July 2023 represented another significant month for M&A deals in cybersecurity, and for the second month running, deals involving tech giants Cisco and Thales were unveiled, the latter agreeing an enormous $3.6bn purchase. Other transactions revolved around the growing areas of compliance and API security.
Here is our roundup for July:
Node4 Announces Acquisition of ThreeTwoFour
On July 4, UK-based managed service provider Node4 revealed it had acquired information security and technology risk specialist ThreeTwoFour, the third significant purchase it has carried out in the past 18 months. The deal is designed to help Node4 meet increasing requirements in the public sector for effective cybersecurity solutions.

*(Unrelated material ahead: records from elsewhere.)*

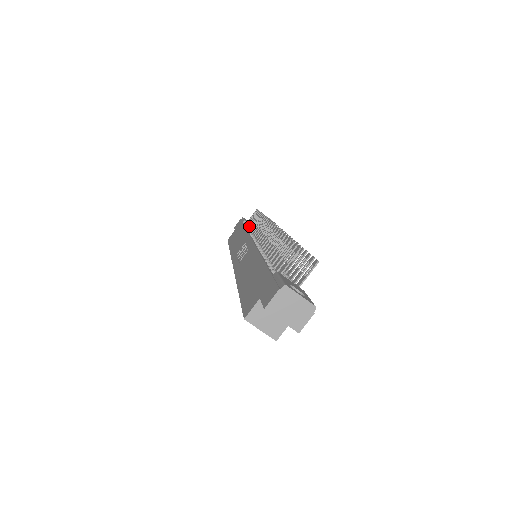
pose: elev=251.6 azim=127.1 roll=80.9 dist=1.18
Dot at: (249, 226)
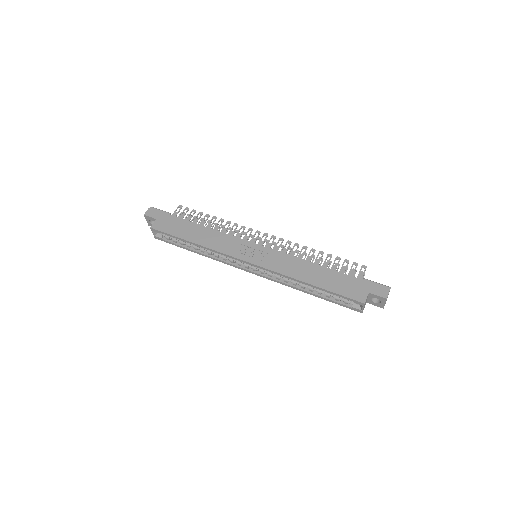
Dot at: (196, 223)
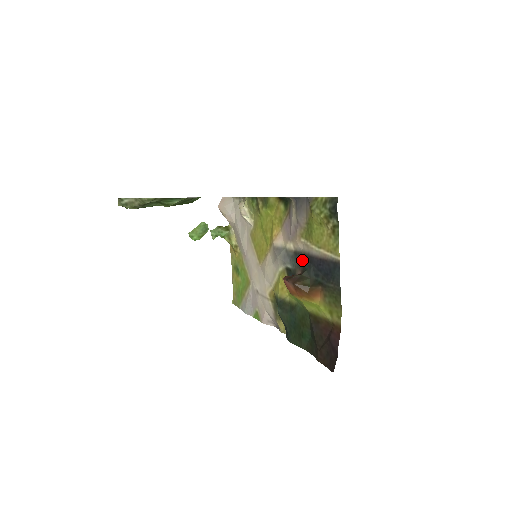
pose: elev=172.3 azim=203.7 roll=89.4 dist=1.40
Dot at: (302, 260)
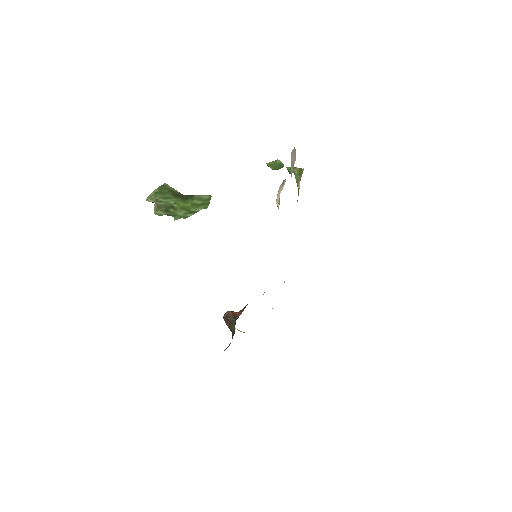
Dot at: occluded
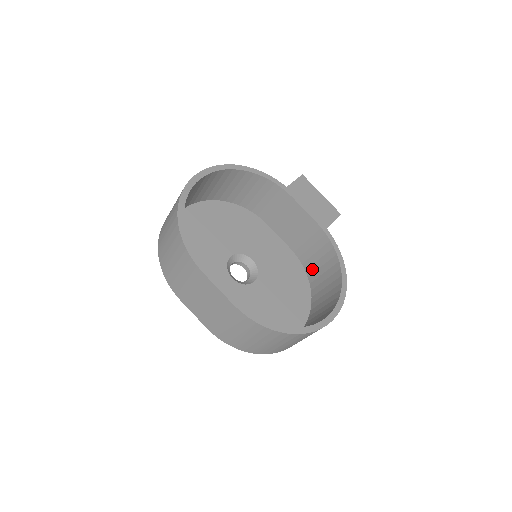
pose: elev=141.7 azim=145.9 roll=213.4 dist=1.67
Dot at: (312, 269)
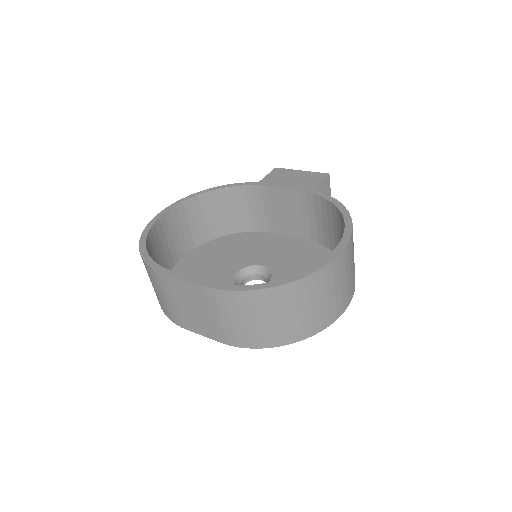
Dot at: (332, 241)
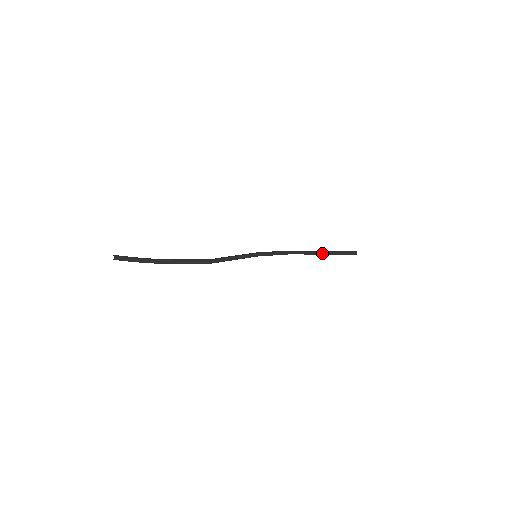
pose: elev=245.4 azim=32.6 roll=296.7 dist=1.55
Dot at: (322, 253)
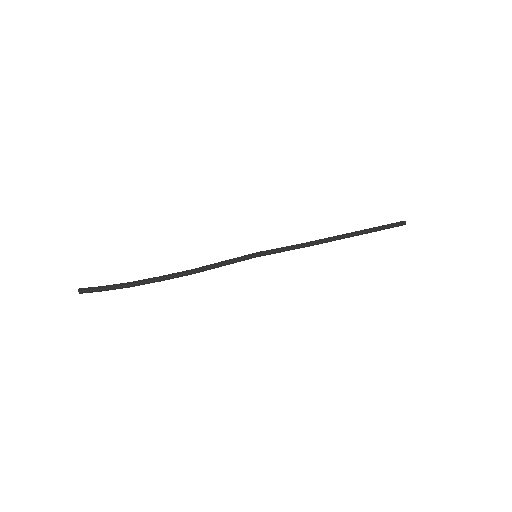
Dot at: (351, 234)
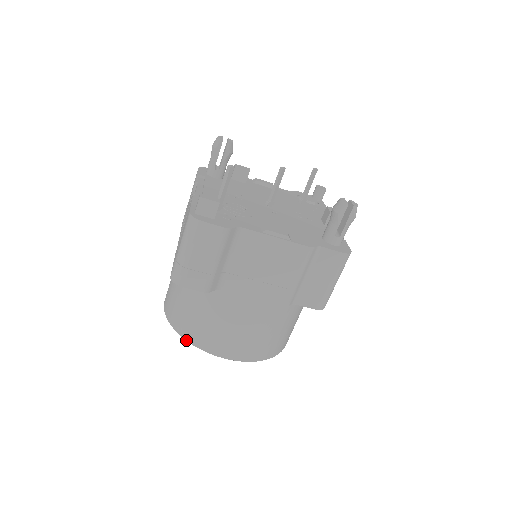
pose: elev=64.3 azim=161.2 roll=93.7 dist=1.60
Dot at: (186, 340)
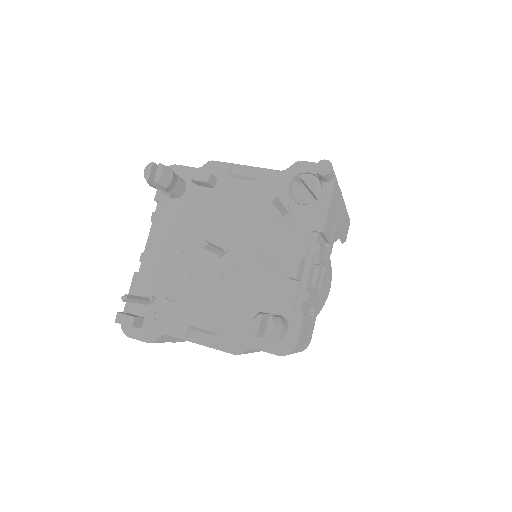
Dot at: occluded
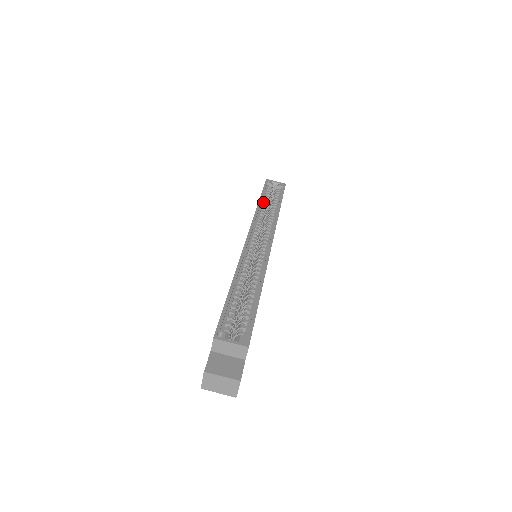
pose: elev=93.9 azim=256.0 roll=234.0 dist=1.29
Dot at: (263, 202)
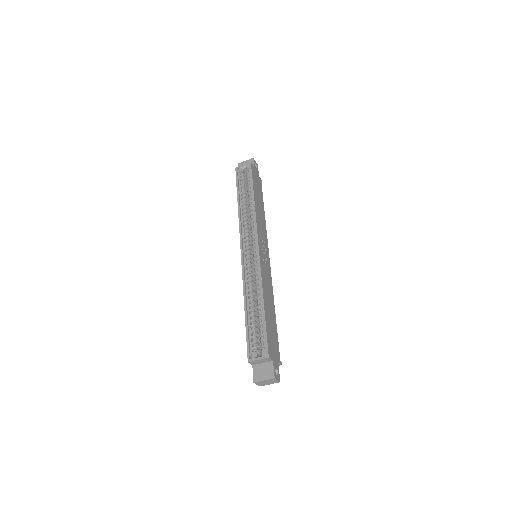
Dot at: (241, 200)
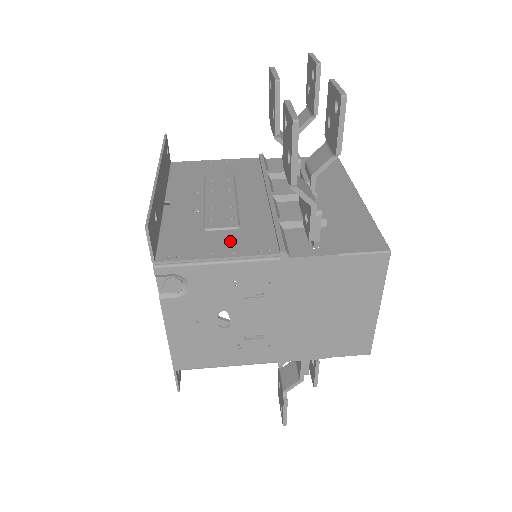
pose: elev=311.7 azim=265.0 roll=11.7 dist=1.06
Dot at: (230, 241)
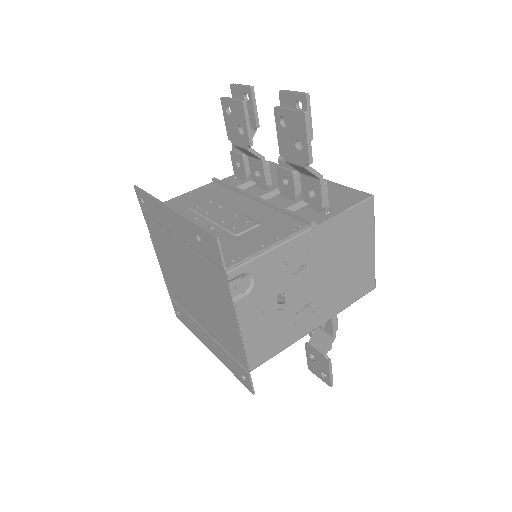
Dot at: (265, 233)
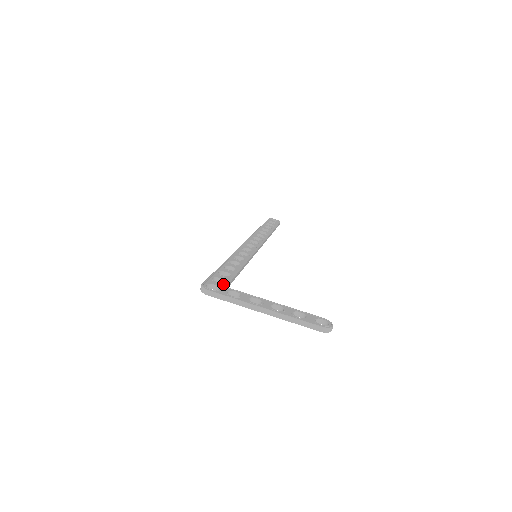
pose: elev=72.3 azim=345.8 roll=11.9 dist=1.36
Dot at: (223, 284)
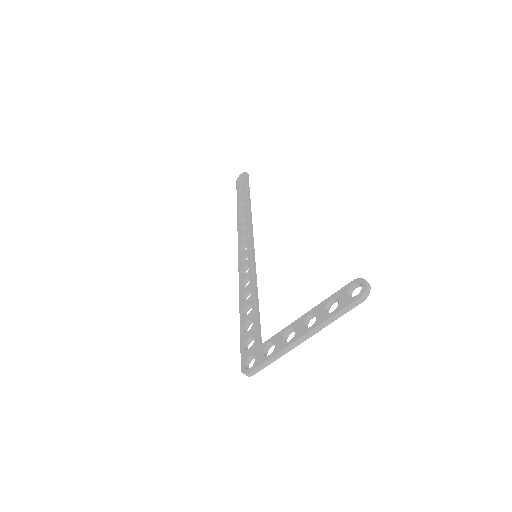
Dot at: (254, 345)
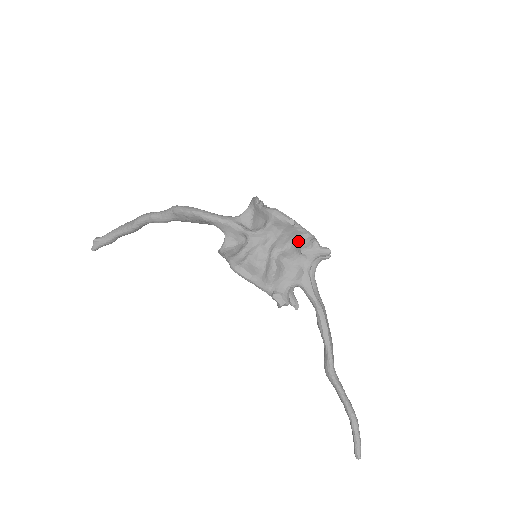
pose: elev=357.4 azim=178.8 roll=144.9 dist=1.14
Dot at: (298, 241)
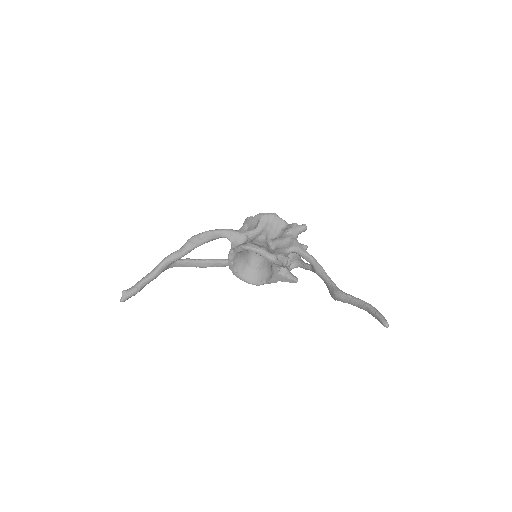
Dot at: (283, 229)
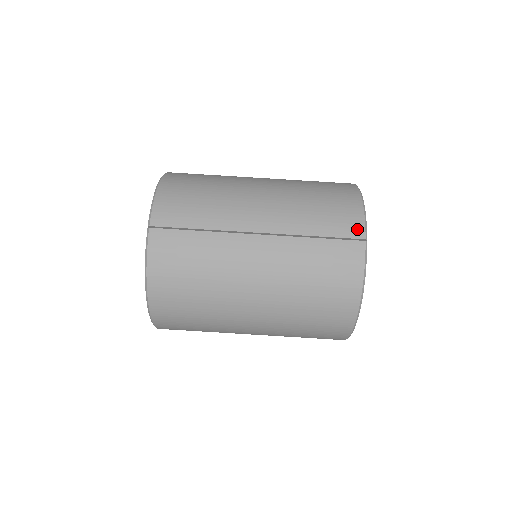
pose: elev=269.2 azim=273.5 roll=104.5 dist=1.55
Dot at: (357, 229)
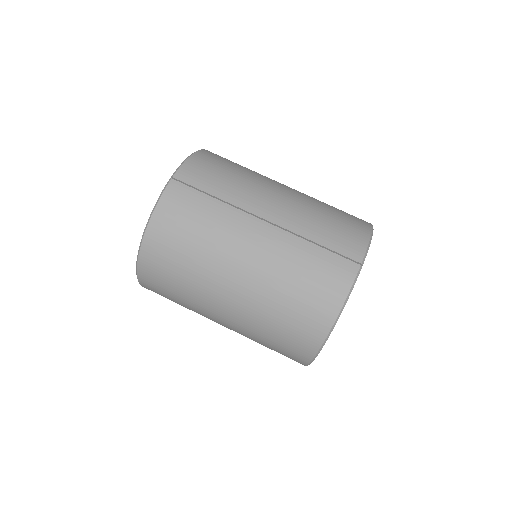
Dot at: (357, 252)
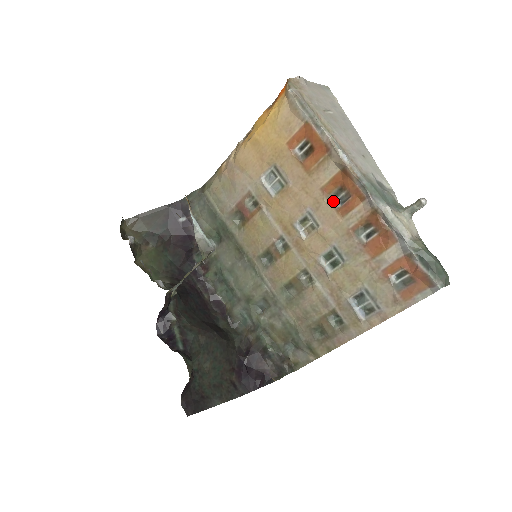
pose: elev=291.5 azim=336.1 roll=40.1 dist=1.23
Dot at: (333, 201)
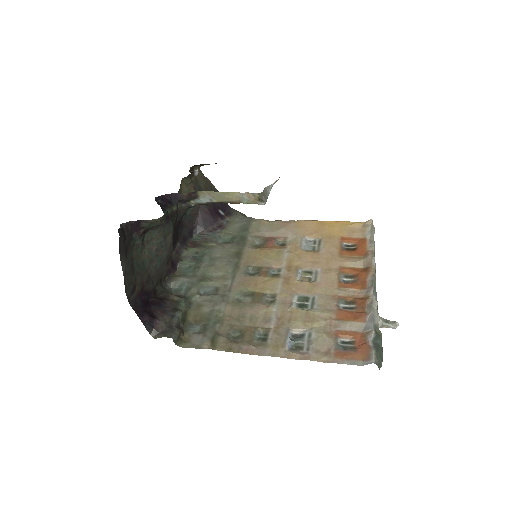
Dot at: (341, 277)
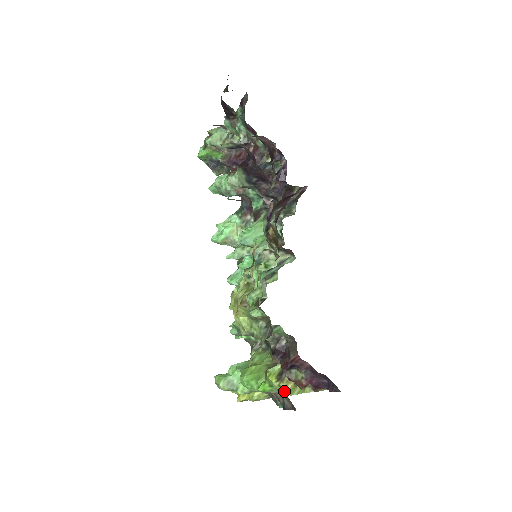
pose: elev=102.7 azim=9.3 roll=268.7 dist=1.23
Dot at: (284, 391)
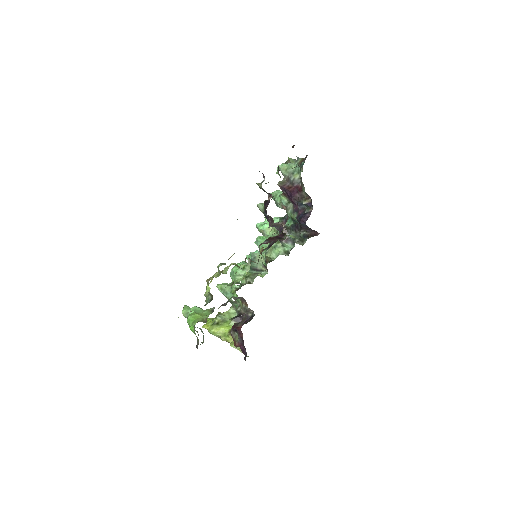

Forcepoint Reaches Agreement to Sell G2CI Business
Forcepoint announced it had entered into a definitive agreement to sell its Governments and Critical Infrastructure (G2CI) business to global alternative asset management company TPG on July 10. The transaction will establish G2CI as an independent entity, and the deal is expected the close in the fourth quarter of 2023.
Honeywell Agrees to Acquire SCADAfence
An agreement was reached on July 10 by Honeywell to acquire OT and IoT cybersecurity solutions provider SCADAfence. Tech company Honeywell will now integrate the SCADAfence product portfolio into its software arm. The transaction is expected to close in the second half of 2023, subject to customary closing conditions.
Merger of Third-Party Risk Firms Announced
Third-party risk management firms ProcessUnity and CyberGRX announced a merger on July 12. The combined company aims to centralize and standardize vendor risk management to enhance supply chain security. Under the terms of the transaction, ProcessUnity acquired CyberGRX, whose existing shareholders will retain a minority stake.
Safe Security Acquires Cyber Risk Quantification Pioneer
In another deal on July 12, AI cyber risk management firm Safe Security said it had acquired RiskLens. The purchase of RiskLens, which developed the Cyber Risk Quantification Standard FAIR, aims to combine the standard with automation to help scale cyber risk management practices. FAIR author and RiskLens co-founder will join Safe as Chairman of the FAIR Institute.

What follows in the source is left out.